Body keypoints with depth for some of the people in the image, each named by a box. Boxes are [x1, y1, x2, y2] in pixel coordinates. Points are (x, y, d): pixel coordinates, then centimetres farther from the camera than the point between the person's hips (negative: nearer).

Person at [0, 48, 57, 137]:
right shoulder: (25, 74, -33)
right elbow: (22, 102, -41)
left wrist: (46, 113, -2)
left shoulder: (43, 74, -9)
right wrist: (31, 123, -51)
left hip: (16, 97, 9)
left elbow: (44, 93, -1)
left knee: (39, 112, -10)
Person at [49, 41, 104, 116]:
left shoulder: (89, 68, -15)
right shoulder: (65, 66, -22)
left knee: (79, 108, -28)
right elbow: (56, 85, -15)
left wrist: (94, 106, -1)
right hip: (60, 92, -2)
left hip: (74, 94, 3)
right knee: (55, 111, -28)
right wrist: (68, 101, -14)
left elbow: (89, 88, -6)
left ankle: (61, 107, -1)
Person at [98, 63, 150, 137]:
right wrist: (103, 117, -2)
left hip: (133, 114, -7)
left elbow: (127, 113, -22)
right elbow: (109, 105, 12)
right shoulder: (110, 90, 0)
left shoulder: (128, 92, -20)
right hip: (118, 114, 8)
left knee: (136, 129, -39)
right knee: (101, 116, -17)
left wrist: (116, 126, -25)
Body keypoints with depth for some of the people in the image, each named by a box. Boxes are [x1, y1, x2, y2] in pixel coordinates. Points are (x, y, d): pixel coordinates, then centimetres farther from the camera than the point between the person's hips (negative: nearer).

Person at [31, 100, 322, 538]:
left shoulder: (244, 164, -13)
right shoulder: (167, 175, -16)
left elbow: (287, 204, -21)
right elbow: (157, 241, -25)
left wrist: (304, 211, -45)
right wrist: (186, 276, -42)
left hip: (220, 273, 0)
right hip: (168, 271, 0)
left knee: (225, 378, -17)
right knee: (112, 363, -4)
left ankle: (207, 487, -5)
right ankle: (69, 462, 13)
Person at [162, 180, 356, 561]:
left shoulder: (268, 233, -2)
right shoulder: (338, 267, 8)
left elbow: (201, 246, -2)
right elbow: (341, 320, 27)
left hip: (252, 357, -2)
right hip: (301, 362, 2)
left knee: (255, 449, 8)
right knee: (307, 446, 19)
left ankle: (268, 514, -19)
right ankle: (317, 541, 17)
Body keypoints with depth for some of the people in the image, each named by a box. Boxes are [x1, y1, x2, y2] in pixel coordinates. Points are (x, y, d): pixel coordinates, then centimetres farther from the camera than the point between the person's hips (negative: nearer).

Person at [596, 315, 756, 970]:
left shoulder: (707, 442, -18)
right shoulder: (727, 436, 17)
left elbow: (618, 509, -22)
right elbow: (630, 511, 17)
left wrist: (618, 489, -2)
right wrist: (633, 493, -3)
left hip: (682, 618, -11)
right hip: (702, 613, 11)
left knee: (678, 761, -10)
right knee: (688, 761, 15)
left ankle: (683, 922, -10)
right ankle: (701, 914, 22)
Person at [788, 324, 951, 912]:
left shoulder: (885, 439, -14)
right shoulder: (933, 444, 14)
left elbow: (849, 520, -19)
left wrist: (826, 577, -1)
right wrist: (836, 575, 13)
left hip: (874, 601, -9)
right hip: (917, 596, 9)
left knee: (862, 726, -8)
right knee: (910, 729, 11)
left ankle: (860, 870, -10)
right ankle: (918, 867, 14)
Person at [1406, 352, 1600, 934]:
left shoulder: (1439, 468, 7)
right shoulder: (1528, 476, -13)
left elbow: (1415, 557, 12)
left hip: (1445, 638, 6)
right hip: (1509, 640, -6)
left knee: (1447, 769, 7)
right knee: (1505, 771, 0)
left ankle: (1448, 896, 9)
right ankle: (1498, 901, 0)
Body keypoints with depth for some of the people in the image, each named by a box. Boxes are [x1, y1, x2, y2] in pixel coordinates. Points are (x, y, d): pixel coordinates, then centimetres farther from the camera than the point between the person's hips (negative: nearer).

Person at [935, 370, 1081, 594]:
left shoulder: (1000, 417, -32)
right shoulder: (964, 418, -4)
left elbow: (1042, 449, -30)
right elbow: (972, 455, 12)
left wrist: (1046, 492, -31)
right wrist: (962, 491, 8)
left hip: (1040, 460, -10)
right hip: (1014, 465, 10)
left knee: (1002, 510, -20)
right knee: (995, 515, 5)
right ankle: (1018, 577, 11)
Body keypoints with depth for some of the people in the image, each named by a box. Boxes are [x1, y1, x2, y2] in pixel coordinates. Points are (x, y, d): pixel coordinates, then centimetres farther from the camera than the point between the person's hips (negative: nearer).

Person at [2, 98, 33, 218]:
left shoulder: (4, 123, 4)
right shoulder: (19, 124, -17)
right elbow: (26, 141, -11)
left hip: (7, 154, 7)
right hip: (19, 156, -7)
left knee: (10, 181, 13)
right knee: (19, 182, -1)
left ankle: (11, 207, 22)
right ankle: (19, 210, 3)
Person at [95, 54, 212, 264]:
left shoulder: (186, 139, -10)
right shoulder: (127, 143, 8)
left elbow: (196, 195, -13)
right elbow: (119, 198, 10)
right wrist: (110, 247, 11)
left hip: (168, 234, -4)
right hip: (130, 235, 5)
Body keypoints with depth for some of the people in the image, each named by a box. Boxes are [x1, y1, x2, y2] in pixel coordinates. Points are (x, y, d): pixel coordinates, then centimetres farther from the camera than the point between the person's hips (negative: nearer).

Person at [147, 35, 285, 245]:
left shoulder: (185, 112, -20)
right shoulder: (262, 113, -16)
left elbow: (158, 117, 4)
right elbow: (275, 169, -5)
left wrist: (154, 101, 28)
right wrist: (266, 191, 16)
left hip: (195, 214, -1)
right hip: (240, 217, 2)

■ TASK ITEM
Render every line of the records above as a Markdown table with two columns, Row and Text. Put a running row number in Row and the line in Text, and leave out blank lines.

■ COMPLETED EXERCISE
| Row | Text |
|---|---|
| 1 | Body keypoints with depth for some of the people in the image, each named by a box. Boxes are [x1, y1, x2, y2] in pixel coordinates. Points are (x, y, d): pixel coordinates, then centimetres farther from the camera than the point between the person's hips (negative: nearer). |
| 2 | Person at [0, 48, 57, 137]: |
| 3 | right shoulder: (25, 74, -33) |
| 4 | right elbow: (22, 102, -41) |
| 5 | left wrist: (46, 113, -2) |
| 6 | left shoulder: (43, 74, -9) |
| 7 | right wrist: (31, 123, -51) |
| 8 | left hip: (16, 97, 9) |
| 9 | left elbow: (44, 93, -1) |
| 10 | left knee: (39, 112, -10) |
| 11 | Person at [49, 41, 104, 116]: |
| 12 | left shoulder: (89, 68, -15) |
| 13 | right shoulder: (65, 66, -22) |
| 14 | left knee: (79, 108, -28) |
| 15 | right elbow: (56, 85, -15) |
| 16 | left wrist: (94, 106, -1) |
| 17 | right hip: (60, 92, -2) |
| 18 | left hip: (74, 94, 3) |
| 19 | right knee: (55, 111, -28) |
| 20 | right wrist: (68, 101, -14) |
| 21 | left elbow: (89, 88, -6) |
| 22 | left ankle: (61, 107, -1) |
| 23 | Person at [98, 63, 150, 137]: |
| 24 | right wrist: (103, 117, -2) |
| 25 | left hip: (133, 114, -7) |
| 26 | left elbow: (127, 113, -22) |
| 27 | right elbow: (109, 105, 12) |
| 28 | right shoulder: (110, 90, 0) |
| 29 | left shoulder: (128, 92, -20) |
| 30 | right hip: (118, 114, 8) |
| 31 | left knee: (136, 129, -39) |
| 32 | right knee: (101, 116, -17) |
| 33 | left wrist: (116, 126, -25) |
| 34 | Body keypoints with depth for some of the people in the image, each named by a box. Boxes are [x1, y1, x2, y2] in pixel coordinates. Points are (x, y, d): pixel coordinates, then centimetres farther from the camera than the point between the person's hips (negative: nearer). |
| 35 | Person at [31, 100, 322, 538]: |
| 36 | left shoulder: (244, 164, -13) |
| 37 | right shoulder: (167, 175, -16) |
| 38 | left elbow: (287, 204, -21) |
| 39 | right elbow: (157, 241, -25) |
| 40 | left wrist: (304, 211, -45) |
| 41 | right wrist: (186, 276, -42) |
| 42 | left hip: (220, 273, 0) |
| 43 | right hip: (168, 271, 0) |
| 44 | left knee: (225, 378, -17) |
| 45 | right knee: (112, 363, -4) |
| 46 | left ankle: (207, 487, -5) |
| 47 | right ankle: (69, 462, 13) |
| 48 | Person at [162, 180, 356, 561]: |
| 49 | left shoulder: (268, 233, -2) |
| 50 | right shoulder: (338, 267, 8) |
| 51 | left elbow: (201, 246, -2) |
| 52 | right elbow: (341, 320, 27) |
| 53 | left hip: (252, 357, -2) |
| 54 | right hip: (301, 362, 2) |
| 55 | left knee: (255, 449, 8) |
| 56 | right knee: (307, 446, 19) |
| 57 | left ankle: (268, 514, -19) |
| 58 | right ankle: (317, 541, 17) |
| 59 | Body keypoints with depth for some of the people in the image, each named by a box. Boxes are [x1, y1, x2, y2] in pixel coordinates. Points are (x, y, d): pixel coordinates, then centimetres farther from the camera than the point between the person's hips (negative: nearer). |
| 60 | Person at [596, 315, 756, 970]: |
| 61 | left shoulder: (707, 442, -18) |
| 62 | right shoulder: (727, 436, 17) |
| 63 | left elbow: (618, 509, -22) |
| 64 | right elbow: (630, 511, 17) |
| 65 | left wrist: (618, 489, -2) |
| 66 | right wrist: (633, 493, -3) |
| 67 | left hip: (682, 618, -11) |
| 68 | right hip: (702, 613, 11) |
| 69 | left knee: (678, 761, -10) |
| 70 | right knee: (688, 761, 15) |
| 71 | left ankle: (683, 922, -10) |
| 72 | right ankle: (701, 914, 22) |
| 73 | Person at [788, 324, 951, 912]: |
| 74 | left shoulder: (885, 439, -14) |
| 75 | right shoulder: (933, 444, 14) |
| 76 | left elbow: (849, 520, -19) |
| 77 | left wrist: (826, 577, -1) |
| 78 | right wrist: (836, 575, 13) |
| 79 | left hip: (874, 601, -9) |
| 80 | right hip: (917, 596, 9) |
| 81 | left knee: (862, 726, -8) |
| 82 | right knee: (910, 729, 11) |
| 83 | left ankle: (860, 870, -10) |
| 84 | right ankle: (918, 867, 14) |
| 85 | Person at [1406, 352, 1600, 934]: |
| 86 | left shoulder: (1439, 468, 7) |
| 87 | right shoulder: (1528, 476, -13) |
| 88 | left elbow: (1415, 557, 12) |
| 89 | left hip: (1445, 638, 6) |
| 90 | right hip: (1509, 640, -6) |
| 91 | left knee: (1447, 769, 7) |
| 92 | right knee: (1505, 771, 0) |
| 93 | left ankle: (1448, 896, 9) |
| 94 | right ankle: (1498, 901, 0) |
| 95 | Body keypoints with depth for some of the people in the image, each named by a box. Boxes are [x1, y1, x2, y2] in pixel coordinates. Points are (x, y, d): pixel coordinates, then centimetres farther from the camera than the point between the person's hips (negative: nearer). |
| 96 | Person at [935, 370, 1081, 594]: |
| 97 | left shoulder: (1000, 417, -32) |
| 98 | right shoulder: (964, 418, -4) |
| 99 | left elbow: (1042, 449, -30) |
| 100 | right elbow: (972, 455, 12) |
| 101 | left wrist: (1046, 492, -31) |
| 102 | right wrist: (962, 491, 8) |
| 103 | left hip: (1040, 460, -10) |
| 104 | right hip: (1014, 465, 10) |
| 105 | left knee: (1002, 510, -20) |
| 106 | right knee: (995, 515, 5) |
| 107 | right ankle: (1018, 577, 11) |
| 108 | Body keypoints with depth for some of the people in the image, each named by a box. Boxes are [x1, y1, x2, y2] in pixel coordinates. Points are (x, y, d): pixel coordinates, then centimetres farther from the camera than the point between the person's hips (negative: nearer). |
| 109 | Person at [2, 98, 33, 218]: |
| 110 | left shoulder: (4, 123, 4) |
| 111 | right shoulder: (19, 124, -17) |
| 112 | right elbow: (26, 141, -11) |
| 113 | left hip: (7, 154, 7) |
| 114 | right hip: (19, 156, -7) |
| 115 | left knee: (10, 181, 13) |
| 116 | right knee: (19, 182, -1) |
| 117 | left ankle: (11, 207, 22) |
| 118 | right ankle: (19, 210, 3) |
| 119 | Person at [95, 54, 212, 264]: |
| 120 | left shoulder: (186, 139, -10) |
| 121 | right shoulder: (127, 143, 8) |
| 122 | left elbow: (196, 195, -13) |
| 123 | right elbow: (119, 198, 10) |
| 124 | right wrist: (110, 247, 11) |
| 125 | left hip: (168, 234, -4) |
| 126 | right hip: (130, 235, 5) |
| 127 | Body keypoints with depth for some of the people in the image, each named by a box. Boxes are [x1, y1, x2, y2] in pixel coordinates. Points are (x, y, d): pixel coordinates, then centimetres farther from the camera than the point between the person's hips (negative: nearer). |
| 128 | Person at [147, 35, 285, 245]: |
| 129 | left shoulder: (185, 112, -20) |
| 130 | right shoulder: (262, 113, -16) |
| 131 | left elbow: (158, 117, 4) |
| 132 | right elbow: (275, 169, -5) |
| 133 | left wrist: (154, 101, 28) |
| 134 | right wrist: (266, 191, 16) |
| 135 | left hip: (195, 214, -1) |
| 136 | right hip: (240, 217, 2) |